• **Objetivo do exercício**
Formate todas as linhas dos registros abaixo como uma lista JSON de strings, uma para cada linha, sem incluir linhas em branco. Deixe as imagens de fora da resposta.

• **Entradas de dados salvas**

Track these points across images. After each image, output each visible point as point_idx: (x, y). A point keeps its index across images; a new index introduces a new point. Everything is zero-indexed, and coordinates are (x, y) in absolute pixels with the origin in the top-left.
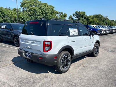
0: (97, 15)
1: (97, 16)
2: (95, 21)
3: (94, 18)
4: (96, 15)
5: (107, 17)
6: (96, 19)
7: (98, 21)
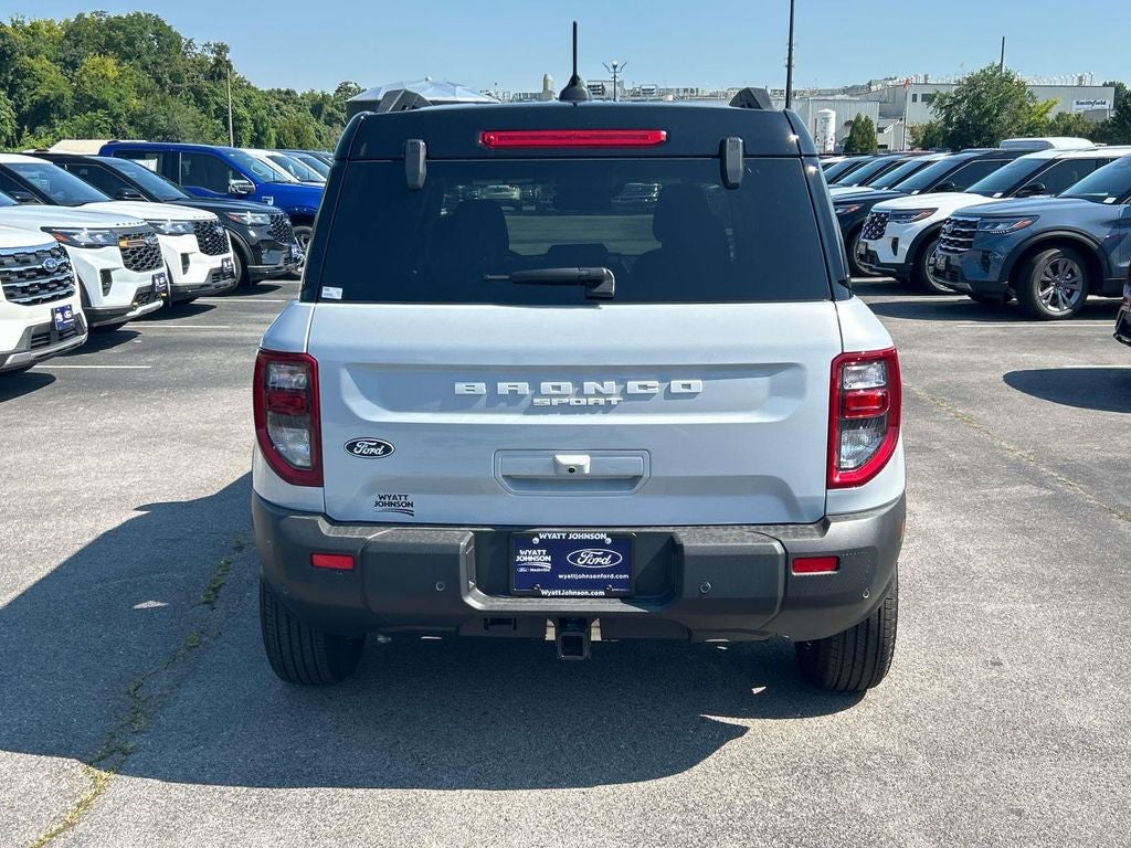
0: (114, 25)
1: (120, 35)
2: (109, 95)
3: (91, 61)
4: (98, 25)
5: (221, 49)
6: (111, 66)
7: (142, 92)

• **Solução do problema**
[
  "Track these points across images. After each image, output each visible point as point_idx: (x, y). A point keeps its index across images; a new index introduces a new point. Everything is zero-indexed, and coordinates are (x, y) in absolute pixels with the origin in the top-left.",
  "0: (97, 15)",
  "1: (97, 16)",
  "2: (95, 21)",
  "3: (94, 18)",
  "4: (96, 15)",
  "5: (107, 17)",
  "6: (96, 19)",
  "7: (98, 21)",
  "0: (114, 25)",
  "1: (120, 35)",
  "2: (109, 95)",
  "3: (91, 61)",
  "4: (98, 25)",
  "5: (221, 49)",
  "6: (111, 66)",
  "7: (142, 92)"
]